What I wanted to convey is that pure, cold rationality embodied by the brain complements the warmth and love embodied by the heart. Because I also like fractals, as in complexity is the result of the composition of simple rules, I wanted to use them as a pivot to join both sides.

The following are some images generated by the above models:

The images are from DeepAI, OpenAI, and MS Bing, respectively. Each model is able to generate a brain, sometimes along a heart, but I personally am not convinced about whether it can illustrate complementarity.

I tried to be more specific, with prompts such as “brain and heart joined together harmoniously like the yin and yang”, “a depiction that the brain and heart work together harmoniously to make us human”, and “beautiful, intricate fractal shaped as the brain and heart innervated with one another, red, black and white”.

The images are generated from OpenAI without paying.

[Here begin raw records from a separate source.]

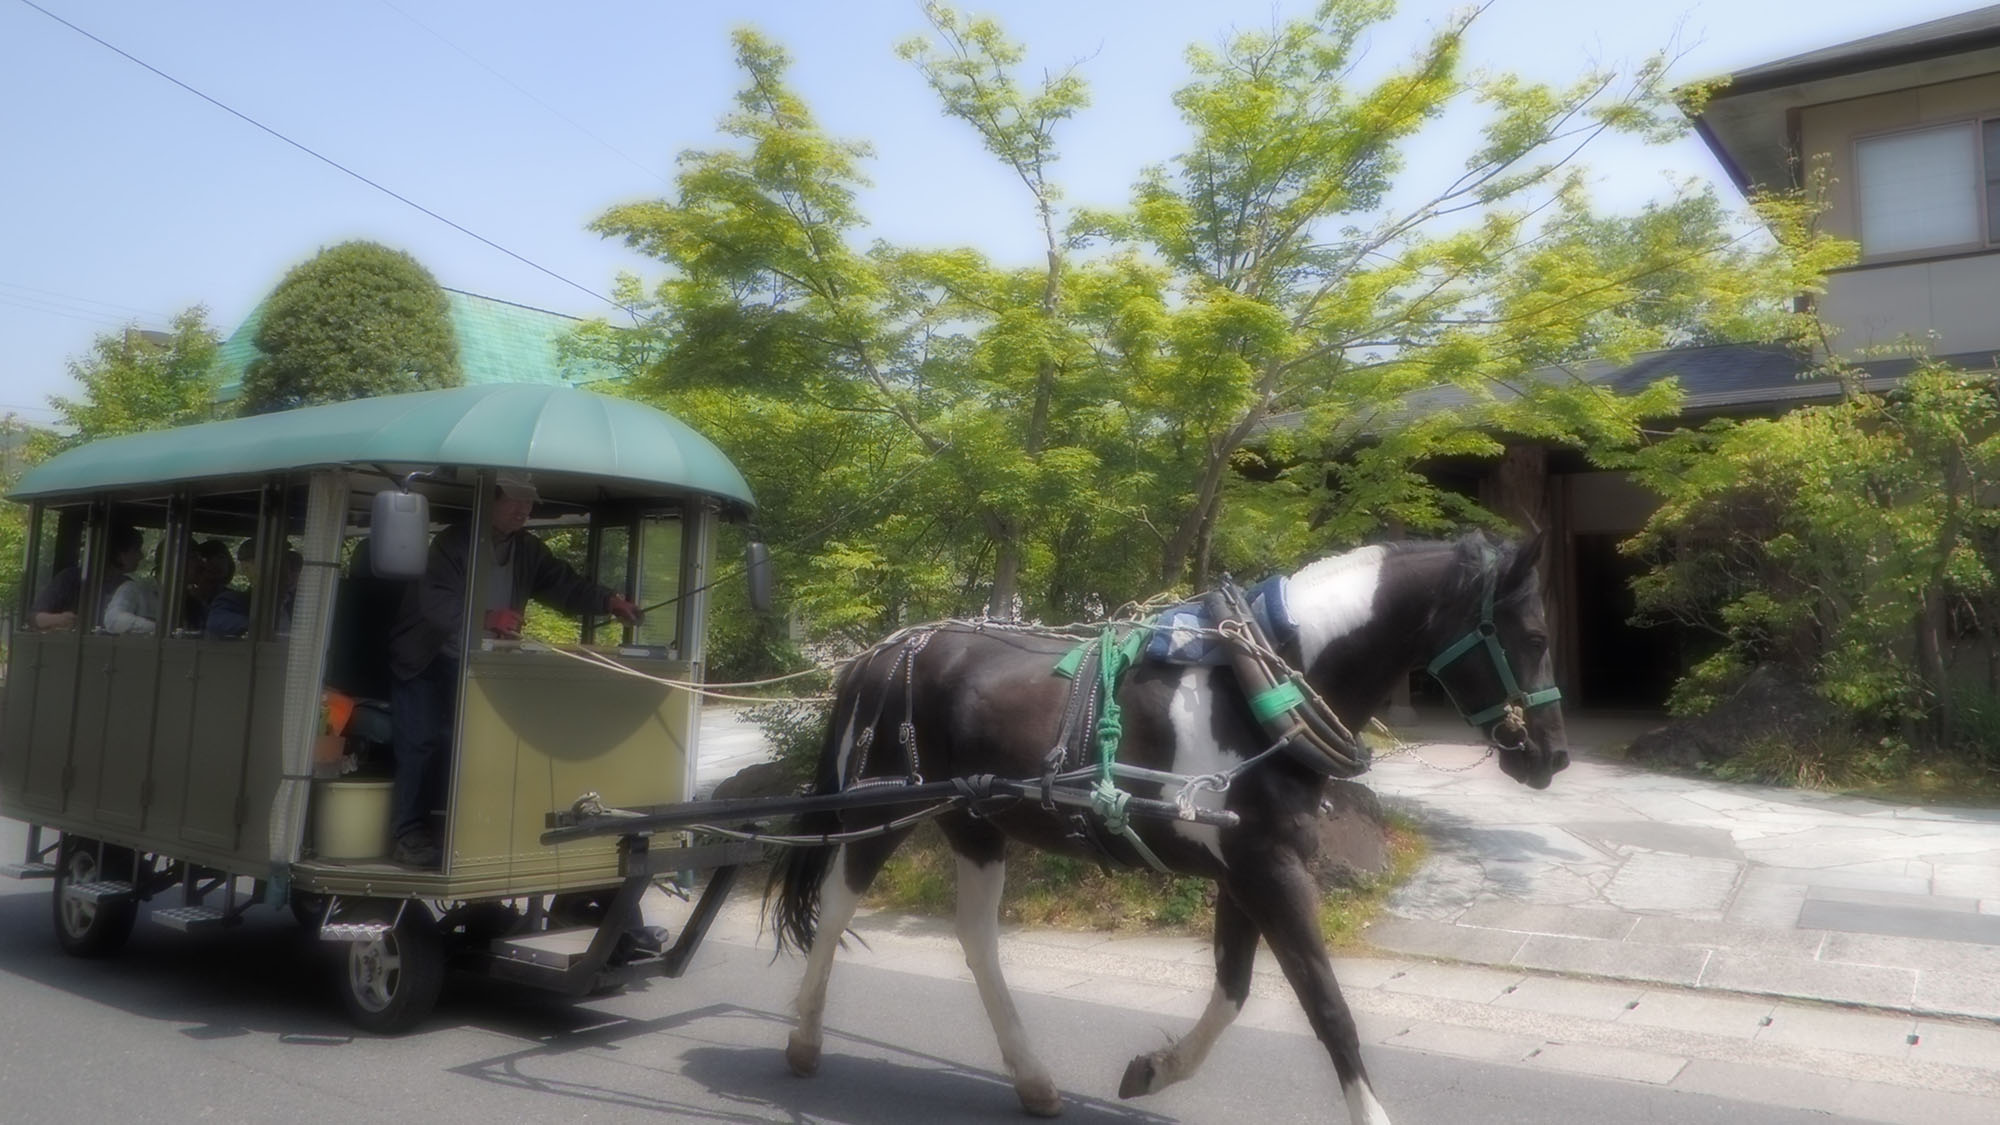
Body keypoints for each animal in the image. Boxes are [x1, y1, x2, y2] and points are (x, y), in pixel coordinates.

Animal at [772, 528, 1568, 1112]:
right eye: (1532, 636)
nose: (1553, 755)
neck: (1265, 685)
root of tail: (880, 653)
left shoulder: (1245, 867)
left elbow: (1233, 988)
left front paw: (1155, 1068)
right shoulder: (1267, 868)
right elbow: (1328, 1008)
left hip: (975, 820)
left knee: (975, 939)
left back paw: (1032, 1079)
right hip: (885, 807)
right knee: (837, 908)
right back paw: (804, 1040)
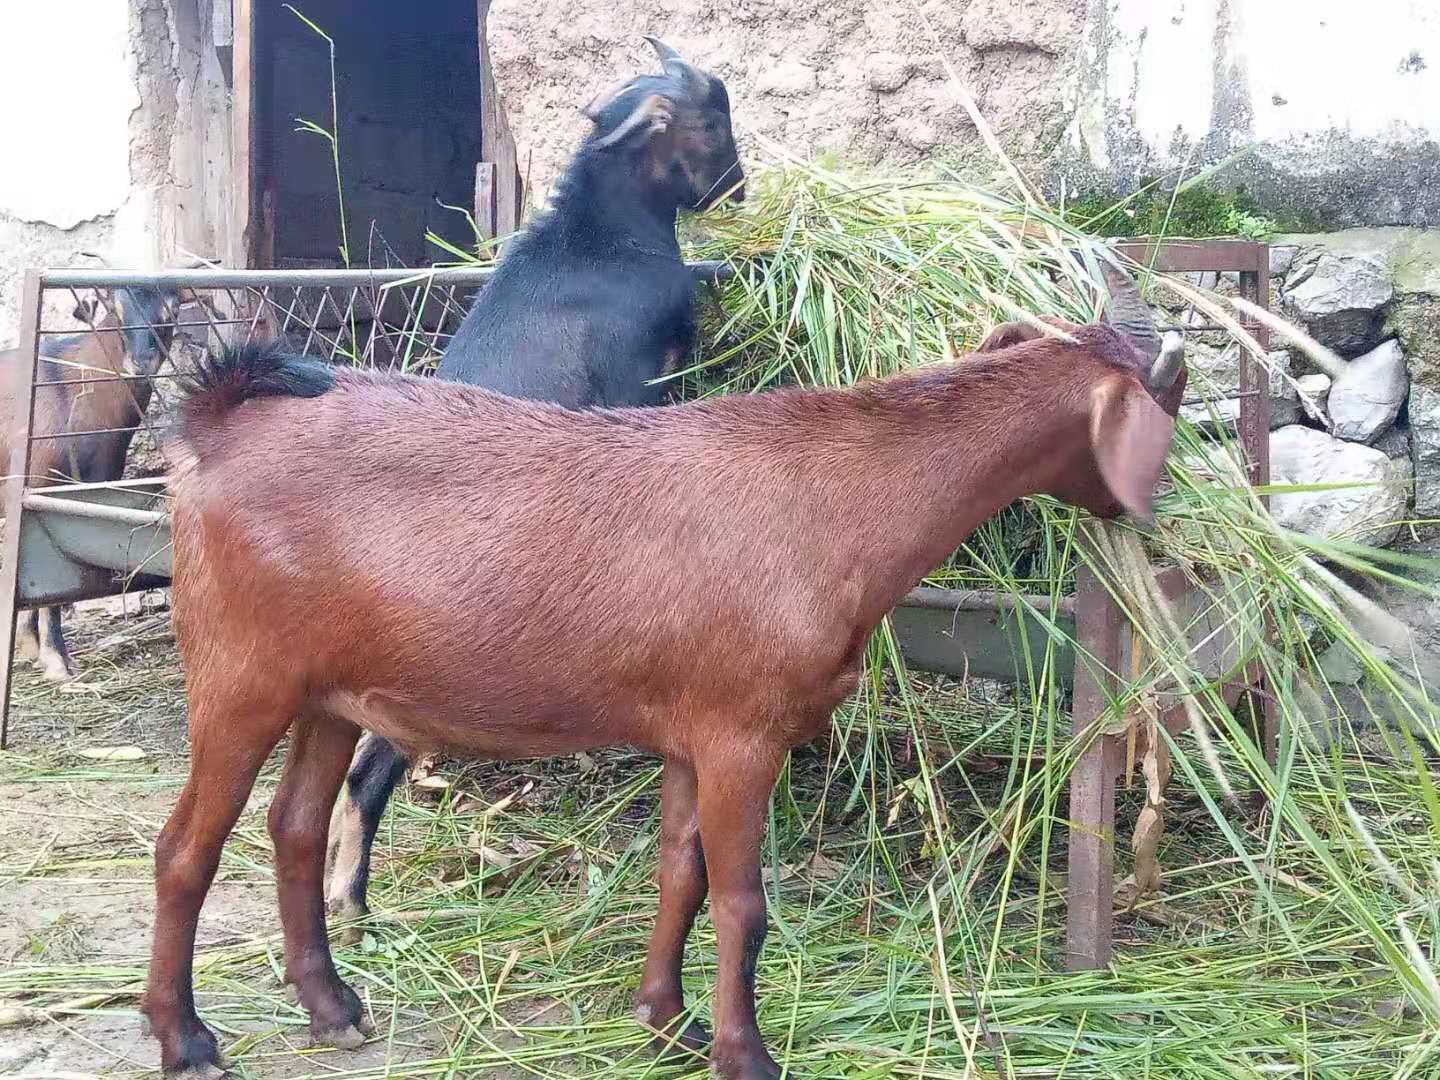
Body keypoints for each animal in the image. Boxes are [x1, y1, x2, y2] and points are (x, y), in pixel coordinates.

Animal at [0, 288, 181, 676]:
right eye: (115, 309)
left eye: (172, 310)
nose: (141, 363)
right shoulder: (34, 488)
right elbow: (49, 585)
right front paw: (56, 661)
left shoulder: (96, 483)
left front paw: (32, 645)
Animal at [143, 266, 1180, 1077]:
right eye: (1167, 409)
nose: (1156, 510)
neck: (838, 503)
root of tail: (222, 427)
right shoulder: (743, 735)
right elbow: (742, 902)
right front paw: (744, 1055)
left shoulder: (691, 732)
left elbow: (680, 874)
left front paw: (666, 1024)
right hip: (239, 672)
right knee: (187, 848)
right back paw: (188, 1041)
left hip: (326, 692)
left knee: (294, 826)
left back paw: (335, 1009)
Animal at [325, 36, 743, 933]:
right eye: (712, 119)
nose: (738, 187)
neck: (598, 238)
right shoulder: (638, 383)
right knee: (369, 767)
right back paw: (355, 903)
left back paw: (350, 901)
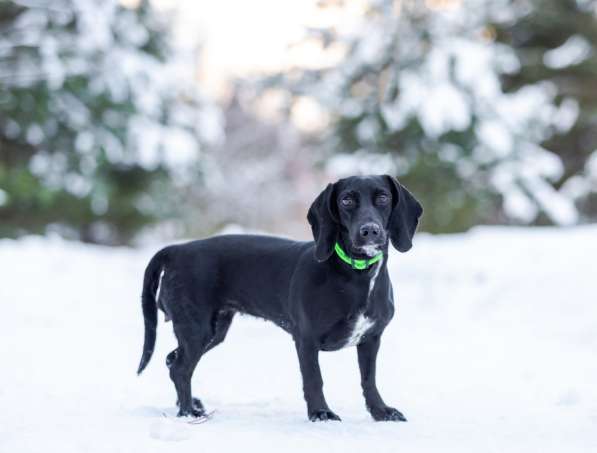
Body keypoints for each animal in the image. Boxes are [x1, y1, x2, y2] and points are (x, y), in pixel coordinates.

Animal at [137, 176, 422, 420]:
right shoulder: (306, 340)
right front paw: (321, 413)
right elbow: (314, 379)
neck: (356, 274)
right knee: (180, 368)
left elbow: (369, 379)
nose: (369, 231)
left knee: (172, 360)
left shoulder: (371, 339)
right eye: (346, 200)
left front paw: (381, 411)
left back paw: (190, 404)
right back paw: (187, 412)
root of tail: (176, 250)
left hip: (213, 331)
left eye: (383, 197)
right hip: (197, 328)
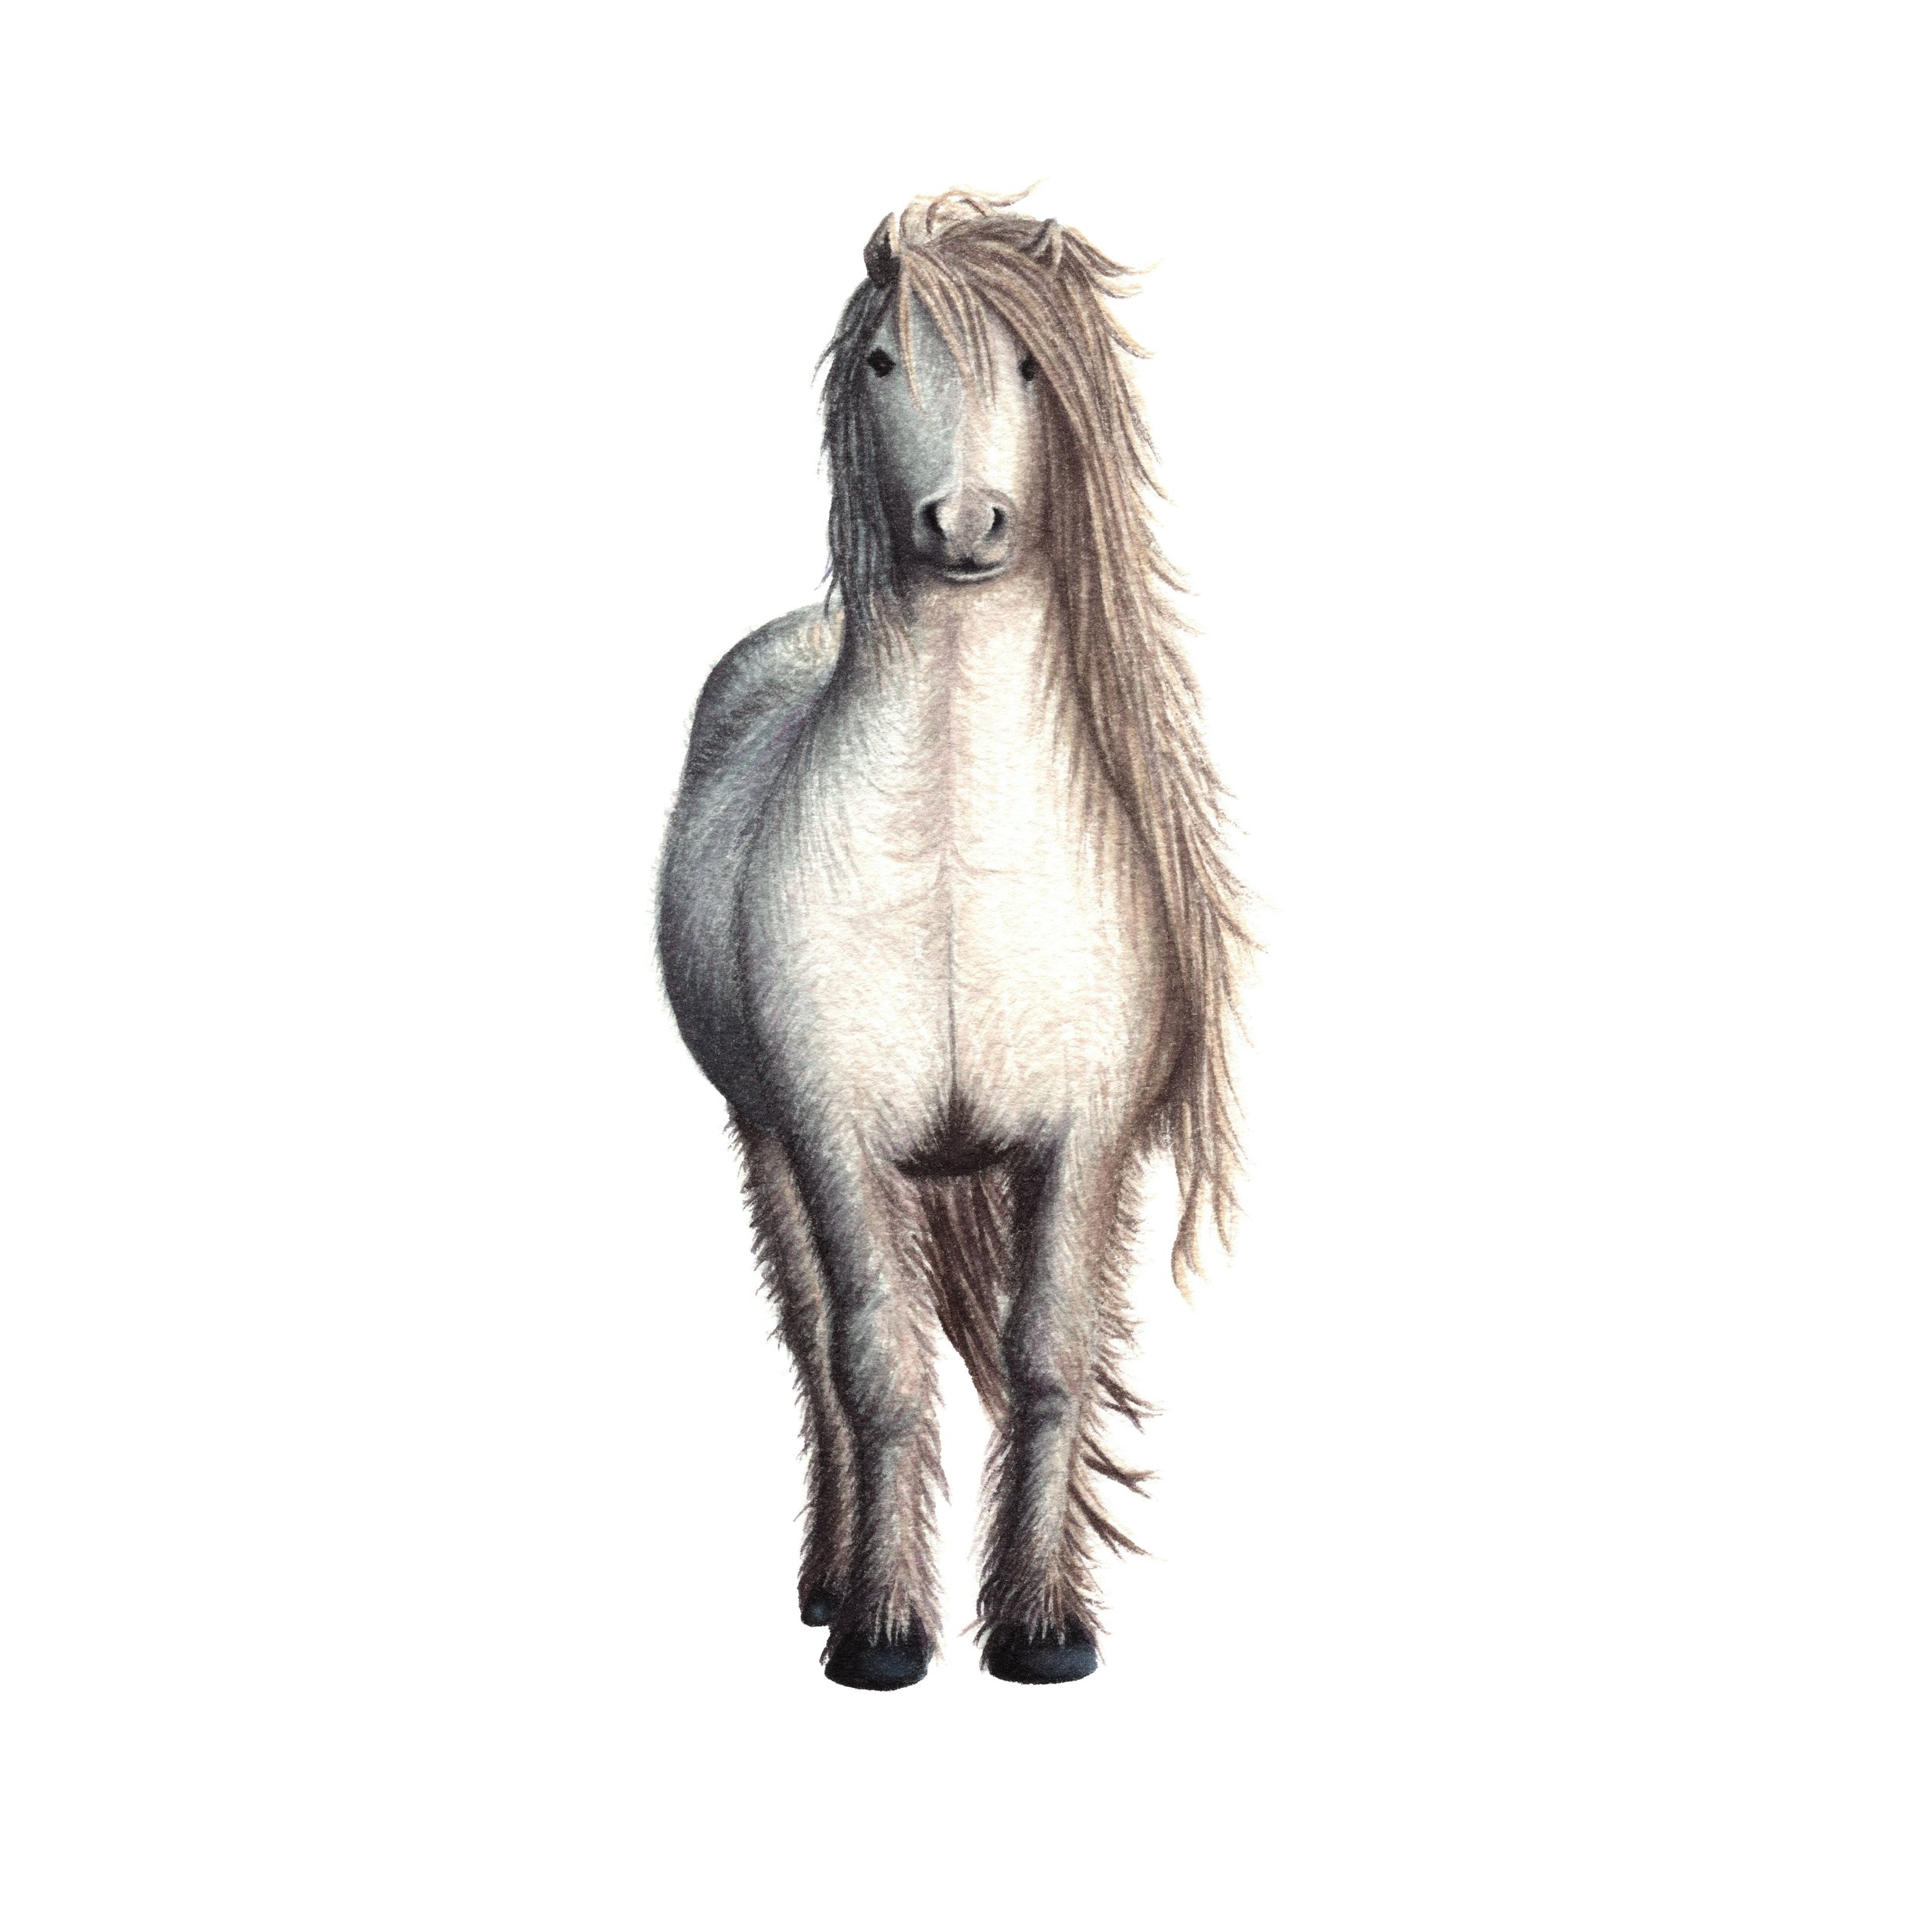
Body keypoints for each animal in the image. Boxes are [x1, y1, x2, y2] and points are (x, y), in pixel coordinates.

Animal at [658, 189, 1248, 1690]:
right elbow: (875, 1368)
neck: (951, 861)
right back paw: (827, 1582)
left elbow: (1048, 1359)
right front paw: (881, 1632)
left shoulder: (1083, 1145)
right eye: (882, 360)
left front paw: (1041, 1628)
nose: (965, 521)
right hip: (764, 1141)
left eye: (1031, 368)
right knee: (816, 1348)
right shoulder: (834, 1134)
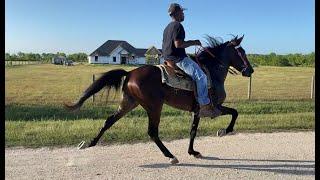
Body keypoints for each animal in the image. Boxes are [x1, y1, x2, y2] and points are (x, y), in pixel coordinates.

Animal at [64, 34, 255, 165]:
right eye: (241, 52)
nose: (250, 70)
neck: (212, 72)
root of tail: (130, 73)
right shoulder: (214, 106)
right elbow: (234, 113)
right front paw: (224, 131)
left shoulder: (197, 111)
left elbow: (193, 131)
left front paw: (193, 152)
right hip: (154, 107)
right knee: (152, 132)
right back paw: (170, 156)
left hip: (128, 103)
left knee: (109, 121)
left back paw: (91, 143)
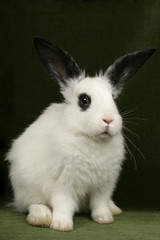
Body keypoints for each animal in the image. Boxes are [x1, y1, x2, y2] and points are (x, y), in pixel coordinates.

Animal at [6, 36, 156, 232]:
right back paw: (41, 217)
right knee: (32, 204)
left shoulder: (104, 186)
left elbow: (99, 203)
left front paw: (105, 219)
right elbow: (63, 204)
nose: (108, 120)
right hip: (27, 185)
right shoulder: (63, 184)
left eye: (113, 98)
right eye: (84, 100)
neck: (92, 140)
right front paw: (61, 225)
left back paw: (114, 209)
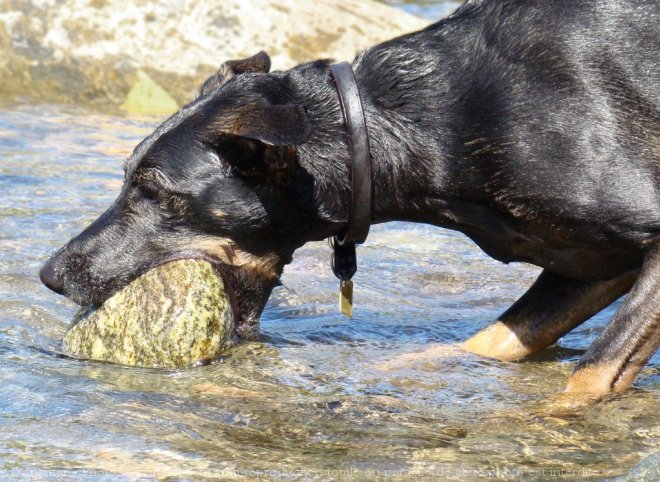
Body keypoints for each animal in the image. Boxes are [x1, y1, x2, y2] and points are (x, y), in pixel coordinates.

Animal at [40, 0, 656, 394]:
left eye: (152, 191)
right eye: (126, 176)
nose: (50, 275)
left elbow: (593, 371)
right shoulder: (590, 264)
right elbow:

Despite providing more specific prompts, I'm generally disastified with the generated images. The model sometimes generate specific elements mentioned in the prompt, such as the 'human' in '... makes us human', even though it doesn't have to.

However, I do like some of the generations. I also share more images obtained from MS Bing’s Image Creator, which I mostly like. The prompts I used were “brain and heart interwoven made of fractals” and “brain and heart composed of fractals, high contrast red and black color”:

The images are from MS Bing's Image Creator with free tokens. I really like these generated images. Notice how I avoid using "complementarity", since I argue that the model can't understand high-level concepts. Nonetheless, by specifying the properties of what I want, I'm able to generate images close to what I desire.

I’m actually using one of the images as my website icon.

There is a plethora of images I’m skipping since I generated too many with different prompts across platforms. And I may generate once in a while if I’m interested in checkpointing whether they have improved.

One of them which I also really liked is from DeepAI. I like the overall heart-shape, the colors used, and the presence of fractals:

I really don’t think AI can replace artists. In general, I support the idea that “AI won’t replace [insert job profession]”, but rather “those who use AI will replace those who don’t”. I’m confident that anytime soon, AI models won’t be able to grasp high-level concepts since they lack their machine language which I believe is a tool to develop their own cognition for understanding the world. Even if they acquire machine language, they still need to evolve to grasp extremely complicated and intricate concepts like “complementarity”.

  1. My own hypothesis for such behaviour is because the model lacks its own machine language for which it can understand the world. There are objective reasons for why an avocado and a chair are the way they are, either due to biology or human affordance. However, such objective reasons are not present in the presentation of concepts like numerosity or with letters.